39Comme à droite, on assiste à gauche à l’émergence d’un ensemble d’activités de sollicitation des suffrages relativement spécialisées et institutionnalisées. La section locale du PSG met en place des techniques de mobilisation qui dépassent le cadre familial et les sociabilités locales. Entendant concurrencer la droite et les réseaux du patronage, les dirigeants locaux du PSG organisent des comités d’entraide dans la commune, comme le raconte Arsène Bouyer d’Angoma :
D’ailleurs qu’est-ce qui a fait la force du PSG à l’époque ? C’est ces rencontres dans les familles, c’est ces rencontres dans les familles et puis cette mise en place de comités. À l’époque, il y avait des comités qui s’occupaient des personnes âgées, des personnes malades. Quand vous étiez malade à l’hôpital, il y avait toujours des personnes du PSG qui venaient vous voir, qui vous rendaient service. Cela a disparu.
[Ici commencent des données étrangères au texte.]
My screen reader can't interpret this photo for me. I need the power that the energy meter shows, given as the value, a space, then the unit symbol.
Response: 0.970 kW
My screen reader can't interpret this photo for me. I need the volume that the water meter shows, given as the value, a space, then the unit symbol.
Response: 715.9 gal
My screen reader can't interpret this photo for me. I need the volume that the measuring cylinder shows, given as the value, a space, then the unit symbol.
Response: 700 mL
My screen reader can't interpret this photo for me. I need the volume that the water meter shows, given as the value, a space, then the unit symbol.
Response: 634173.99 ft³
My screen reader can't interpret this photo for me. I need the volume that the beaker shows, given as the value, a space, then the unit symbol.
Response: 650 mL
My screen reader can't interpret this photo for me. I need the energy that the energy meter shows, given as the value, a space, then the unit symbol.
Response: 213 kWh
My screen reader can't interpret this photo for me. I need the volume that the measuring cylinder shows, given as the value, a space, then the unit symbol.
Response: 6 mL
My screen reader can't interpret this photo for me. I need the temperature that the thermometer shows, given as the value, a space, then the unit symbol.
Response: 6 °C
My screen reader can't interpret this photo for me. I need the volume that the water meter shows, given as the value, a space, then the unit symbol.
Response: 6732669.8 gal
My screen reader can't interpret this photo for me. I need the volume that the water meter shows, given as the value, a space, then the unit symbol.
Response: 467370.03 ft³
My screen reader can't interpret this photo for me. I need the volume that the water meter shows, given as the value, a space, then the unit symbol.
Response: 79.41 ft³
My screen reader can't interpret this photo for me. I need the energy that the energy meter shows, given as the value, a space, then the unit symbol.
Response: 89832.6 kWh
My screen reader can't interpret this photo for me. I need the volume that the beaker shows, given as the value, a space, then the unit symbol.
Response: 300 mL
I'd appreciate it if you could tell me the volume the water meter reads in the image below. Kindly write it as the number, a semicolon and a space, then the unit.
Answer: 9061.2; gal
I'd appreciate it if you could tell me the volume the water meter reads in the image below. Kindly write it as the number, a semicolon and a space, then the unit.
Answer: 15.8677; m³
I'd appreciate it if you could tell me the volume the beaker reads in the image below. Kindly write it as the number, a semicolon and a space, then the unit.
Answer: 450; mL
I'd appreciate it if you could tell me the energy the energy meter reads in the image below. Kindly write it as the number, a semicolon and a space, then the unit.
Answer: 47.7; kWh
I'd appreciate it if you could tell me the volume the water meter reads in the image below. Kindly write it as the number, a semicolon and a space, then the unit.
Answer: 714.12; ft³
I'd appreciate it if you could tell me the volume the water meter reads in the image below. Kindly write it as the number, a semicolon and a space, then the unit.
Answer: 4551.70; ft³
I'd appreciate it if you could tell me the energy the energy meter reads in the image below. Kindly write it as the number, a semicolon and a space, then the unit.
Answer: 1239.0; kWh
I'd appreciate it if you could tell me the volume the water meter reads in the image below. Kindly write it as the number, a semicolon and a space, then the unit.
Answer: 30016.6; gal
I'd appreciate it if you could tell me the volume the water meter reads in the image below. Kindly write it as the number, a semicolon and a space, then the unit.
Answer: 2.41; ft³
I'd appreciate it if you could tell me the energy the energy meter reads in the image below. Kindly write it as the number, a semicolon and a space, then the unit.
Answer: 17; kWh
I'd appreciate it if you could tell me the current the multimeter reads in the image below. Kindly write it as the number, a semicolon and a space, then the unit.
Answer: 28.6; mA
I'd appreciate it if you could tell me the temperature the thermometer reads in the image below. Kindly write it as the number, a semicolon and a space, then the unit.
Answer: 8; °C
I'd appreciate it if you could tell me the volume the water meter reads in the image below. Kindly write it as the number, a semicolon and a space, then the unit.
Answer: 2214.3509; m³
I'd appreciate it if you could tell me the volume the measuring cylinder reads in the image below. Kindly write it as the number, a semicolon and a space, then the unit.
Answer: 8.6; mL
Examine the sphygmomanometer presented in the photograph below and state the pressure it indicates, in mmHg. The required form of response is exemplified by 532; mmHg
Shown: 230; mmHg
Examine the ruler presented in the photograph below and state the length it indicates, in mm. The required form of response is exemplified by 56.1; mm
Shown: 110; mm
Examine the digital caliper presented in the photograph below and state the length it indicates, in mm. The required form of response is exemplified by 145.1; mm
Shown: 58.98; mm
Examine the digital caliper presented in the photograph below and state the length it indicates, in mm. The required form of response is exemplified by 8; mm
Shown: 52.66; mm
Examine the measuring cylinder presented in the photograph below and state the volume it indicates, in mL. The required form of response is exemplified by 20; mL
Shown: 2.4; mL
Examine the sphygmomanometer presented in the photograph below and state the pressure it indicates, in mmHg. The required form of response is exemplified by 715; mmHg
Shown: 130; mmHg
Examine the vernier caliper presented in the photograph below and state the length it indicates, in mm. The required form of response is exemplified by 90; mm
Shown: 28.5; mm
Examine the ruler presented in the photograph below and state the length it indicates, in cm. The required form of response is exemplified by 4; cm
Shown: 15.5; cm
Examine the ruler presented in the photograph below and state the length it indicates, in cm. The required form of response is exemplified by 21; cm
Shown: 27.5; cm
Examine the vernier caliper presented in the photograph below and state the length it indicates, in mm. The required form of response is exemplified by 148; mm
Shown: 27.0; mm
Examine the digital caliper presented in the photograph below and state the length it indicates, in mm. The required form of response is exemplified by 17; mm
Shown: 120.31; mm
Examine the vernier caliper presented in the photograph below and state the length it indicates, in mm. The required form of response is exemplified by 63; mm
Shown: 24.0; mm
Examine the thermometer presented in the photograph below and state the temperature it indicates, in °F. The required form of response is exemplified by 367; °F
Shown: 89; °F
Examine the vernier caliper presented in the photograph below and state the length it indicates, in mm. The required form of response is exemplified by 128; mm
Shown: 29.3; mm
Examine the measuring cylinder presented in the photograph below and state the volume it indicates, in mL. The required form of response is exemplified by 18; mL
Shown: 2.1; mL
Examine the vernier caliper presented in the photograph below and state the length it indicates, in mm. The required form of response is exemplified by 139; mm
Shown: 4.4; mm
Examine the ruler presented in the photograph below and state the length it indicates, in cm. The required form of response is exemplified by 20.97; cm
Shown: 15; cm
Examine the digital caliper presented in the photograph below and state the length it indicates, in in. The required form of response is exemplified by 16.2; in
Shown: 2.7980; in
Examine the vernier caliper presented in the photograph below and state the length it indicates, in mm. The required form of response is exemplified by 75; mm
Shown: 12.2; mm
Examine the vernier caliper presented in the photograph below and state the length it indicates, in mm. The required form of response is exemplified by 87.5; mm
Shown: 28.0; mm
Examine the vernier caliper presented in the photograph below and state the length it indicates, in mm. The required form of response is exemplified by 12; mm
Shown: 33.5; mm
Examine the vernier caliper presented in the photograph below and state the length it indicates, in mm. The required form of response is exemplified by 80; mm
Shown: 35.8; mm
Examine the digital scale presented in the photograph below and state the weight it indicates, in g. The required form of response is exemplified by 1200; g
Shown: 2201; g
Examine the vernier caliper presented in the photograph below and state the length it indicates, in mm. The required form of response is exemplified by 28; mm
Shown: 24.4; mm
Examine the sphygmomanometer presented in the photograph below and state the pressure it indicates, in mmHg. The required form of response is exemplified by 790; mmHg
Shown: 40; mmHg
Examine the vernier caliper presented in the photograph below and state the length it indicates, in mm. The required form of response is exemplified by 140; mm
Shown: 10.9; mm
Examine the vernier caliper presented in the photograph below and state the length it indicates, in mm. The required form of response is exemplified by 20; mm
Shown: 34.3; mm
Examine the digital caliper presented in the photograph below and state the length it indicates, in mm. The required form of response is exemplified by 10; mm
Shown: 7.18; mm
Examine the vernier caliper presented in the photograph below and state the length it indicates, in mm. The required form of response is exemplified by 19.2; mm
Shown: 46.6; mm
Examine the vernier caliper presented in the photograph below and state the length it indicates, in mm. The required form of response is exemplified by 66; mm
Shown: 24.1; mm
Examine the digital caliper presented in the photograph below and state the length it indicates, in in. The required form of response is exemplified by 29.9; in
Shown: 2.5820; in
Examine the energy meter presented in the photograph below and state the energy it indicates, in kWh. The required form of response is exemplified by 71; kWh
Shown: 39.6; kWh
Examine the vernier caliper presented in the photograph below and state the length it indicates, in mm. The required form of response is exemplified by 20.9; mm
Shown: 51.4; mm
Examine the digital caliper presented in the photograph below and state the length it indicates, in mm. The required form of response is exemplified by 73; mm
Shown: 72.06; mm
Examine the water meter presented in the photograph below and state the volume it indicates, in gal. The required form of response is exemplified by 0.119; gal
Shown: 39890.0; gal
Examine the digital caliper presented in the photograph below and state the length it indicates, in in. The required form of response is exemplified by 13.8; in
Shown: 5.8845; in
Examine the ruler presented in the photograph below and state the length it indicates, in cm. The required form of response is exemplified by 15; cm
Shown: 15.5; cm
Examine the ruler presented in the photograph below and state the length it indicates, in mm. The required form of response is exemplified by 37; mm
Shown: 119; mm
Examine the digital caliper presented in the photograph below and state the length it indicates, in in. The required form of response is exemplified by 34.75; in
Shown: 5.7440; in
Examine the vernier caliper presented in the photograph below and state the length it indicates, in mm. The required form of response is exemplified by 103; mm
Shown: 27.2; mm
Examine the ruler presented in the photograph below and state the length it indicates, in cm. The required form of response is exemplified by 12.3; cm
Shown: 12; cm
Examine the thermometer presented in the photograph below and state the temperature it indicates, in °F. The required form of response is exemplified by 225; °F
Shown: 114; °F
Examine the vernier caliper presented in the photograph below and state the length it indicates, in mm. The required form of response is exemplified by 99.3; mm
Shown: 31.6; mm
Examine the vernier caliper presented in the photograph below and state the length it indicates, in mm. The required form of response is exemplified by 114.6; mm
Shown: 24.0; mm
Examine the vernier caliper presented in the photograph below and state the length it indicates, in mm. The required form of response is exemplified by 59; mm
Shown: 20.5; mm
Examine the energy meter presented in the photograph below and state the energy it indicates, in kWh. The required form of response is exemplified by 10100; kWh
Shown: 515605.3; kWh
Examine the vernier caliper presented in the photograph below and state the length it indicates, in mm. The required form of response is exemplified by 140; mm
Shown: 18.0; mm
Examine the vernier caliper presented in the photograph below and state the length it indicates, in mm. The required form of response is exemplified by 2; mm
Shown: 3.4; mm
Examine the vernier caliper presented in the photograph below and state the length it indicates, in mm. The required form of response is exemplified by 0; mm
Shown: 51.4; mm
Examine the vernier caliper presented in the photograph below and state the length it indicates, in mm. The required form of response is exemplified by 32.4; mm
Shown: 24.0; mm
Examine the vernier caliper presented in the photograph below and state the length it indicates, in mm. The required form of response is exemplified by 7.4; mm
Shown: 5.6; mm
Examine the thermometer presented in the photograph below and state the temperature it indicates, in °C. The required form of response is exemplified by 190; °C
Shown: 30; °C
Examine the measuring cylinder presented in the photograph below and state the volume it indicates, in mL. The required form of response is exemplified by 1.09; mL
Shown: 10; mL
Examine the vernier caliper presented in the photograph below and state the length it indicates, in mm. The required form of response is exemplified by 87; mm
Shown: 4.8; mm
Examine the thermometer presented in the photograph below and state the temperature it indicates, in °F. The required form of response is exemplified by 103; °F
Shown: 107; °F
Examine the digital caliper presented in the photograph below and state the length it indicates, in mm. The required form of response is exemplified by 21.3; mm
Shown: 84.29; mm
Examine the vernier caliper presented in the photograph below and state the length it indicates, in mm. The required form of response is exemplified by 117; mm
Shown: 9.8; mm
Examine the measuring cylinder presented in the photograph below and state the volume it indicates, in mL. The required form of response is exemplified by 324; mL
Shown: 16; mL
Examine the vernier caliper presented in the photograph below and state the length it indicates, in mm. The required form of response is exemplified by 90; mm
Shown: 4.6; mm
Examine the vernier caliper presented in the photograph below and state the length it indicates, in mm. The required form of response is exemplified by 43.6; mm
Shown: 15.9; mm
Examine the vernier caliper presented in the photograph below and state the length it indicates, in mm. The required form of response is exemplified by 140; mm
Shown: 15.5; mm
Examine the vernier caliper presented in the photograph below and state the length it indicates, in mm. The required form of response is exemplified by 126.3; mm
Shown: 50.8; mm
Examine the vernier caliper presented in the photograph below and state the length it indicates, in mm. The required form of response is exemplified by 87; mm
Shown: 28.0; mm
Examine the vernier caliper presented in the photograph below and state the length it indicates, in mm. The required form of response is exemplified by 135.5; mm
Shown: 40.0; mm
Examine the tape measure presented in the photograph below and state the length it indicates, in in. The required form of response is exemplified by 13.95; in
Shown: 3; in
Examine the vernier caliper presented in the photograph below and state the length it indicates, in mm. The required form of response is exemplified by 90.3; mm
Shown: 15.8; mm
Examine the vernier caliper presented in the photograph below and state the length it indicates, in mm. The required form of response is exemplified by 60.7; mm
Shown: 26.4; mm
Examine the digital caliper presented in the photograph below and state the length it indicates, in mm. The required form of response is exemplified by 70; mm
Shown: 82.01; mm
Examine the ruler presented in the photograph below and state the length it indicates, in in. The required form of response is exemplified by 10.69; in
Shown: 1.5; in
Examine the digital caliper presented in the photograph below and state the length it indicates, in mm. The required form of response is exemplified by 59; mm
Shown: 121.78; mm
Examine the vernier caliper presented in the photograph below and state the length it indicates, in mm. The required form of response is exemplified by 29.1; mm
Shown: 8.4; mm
40La mobilisation partisane et l’institutionnalisation des camps s’intensifient à l’approche des scrutins cantonaux et municipaux de 1982 et 1983. Le RPR et le PSG, profitant de la naissance des radios libres, créent chacun leur station locale dont les informations sont diffusées en français et en créole. Comité d’entraide et patronage, association culturelle et bientôt radio, la polarité entre droite et PSG a désormais pénétré la société locale. Ainsi, les femmes participent activement à ces processus, pourtant, elles accèdent dans une bien moindre mesure au mandat. La liste de Raymond Tarcy aux élections de 1977 et celle de 1983 comptent peu de femmes en positions éligibles et aucune ne devient adjointe en 1977. Malgré leur engagement, ces citoyennes sont cantonnées à des positions subalternes.
41La structure sociale sous-jacente à l’espace politique contemporain s’enracine bien dans les hiérarchies coloniales qui ont établi la domination des Créoles sur les Amérindiens et les Noirs-marrons. En vertu de la supériorité des Créoles consacrée dans la période coloniale, ils ont, en effet, été les seuls à accéder à la pleine citoyenneté en 1946 alors que les dispositifs coloniaux d’administration indirecte des Amérindiens et des Noirs-marrons se sont prolongés jusqu’aux années 1960. De ce fait l’espace politique saint-laurentais a d’abord été investi et aménagé par les Créoles. Ce processus d’accumulation de ressources qui assure leur domination politique est néanmoins relativement récent. L’étude des positions sociales et des carrières des maires de Saint-Laurent du Maroni des années 1950 au début des années 1980, a montré que le niveau de diplôme et la compétence administrative ont concurrencé les ressources traditionnelles de la grande bourgeoisie commerçante créole permettant à un nouveau personnel politique créole issu des classes moyennes d’accéder aux mandats électifs. Ce sont ainsi les membres des fractions ascendantes des classes populaires créoles qui ont pu profiter des ressources économiques et politiques offertes par la départementalisation (l’économie de transfert) pour investir et aménager à leur avantage les nouvelles institutions et établir des relations de clientèle avec les Amérindiens et les Noirs-marrons. L’analyse du processus de spécialisation politique à travers l’apparition progressive de représentants sociaux et politiques permet ainsi de mettre en évidence la montée en puissance des classes moyennes créoles. Le niveau de diplôme, la compétence administrative et l’affiliation à un parti politique viennent en effet concurrencer les ressources notabiliaires traditionnelles de la grande bourgeoisie commerçante créole. Ce renouvellement du personnel politique modifie profondément la place des femmes dans les activités et les institutions politiques locales : alors que du temps des notables, les femmes créoles faisaient campagne dans la sphère privée, elles apparaissent désormais dans l’espace public et accèdent au mandat électif en tant que conseillère municipale, et même adjointe à droite en 1983.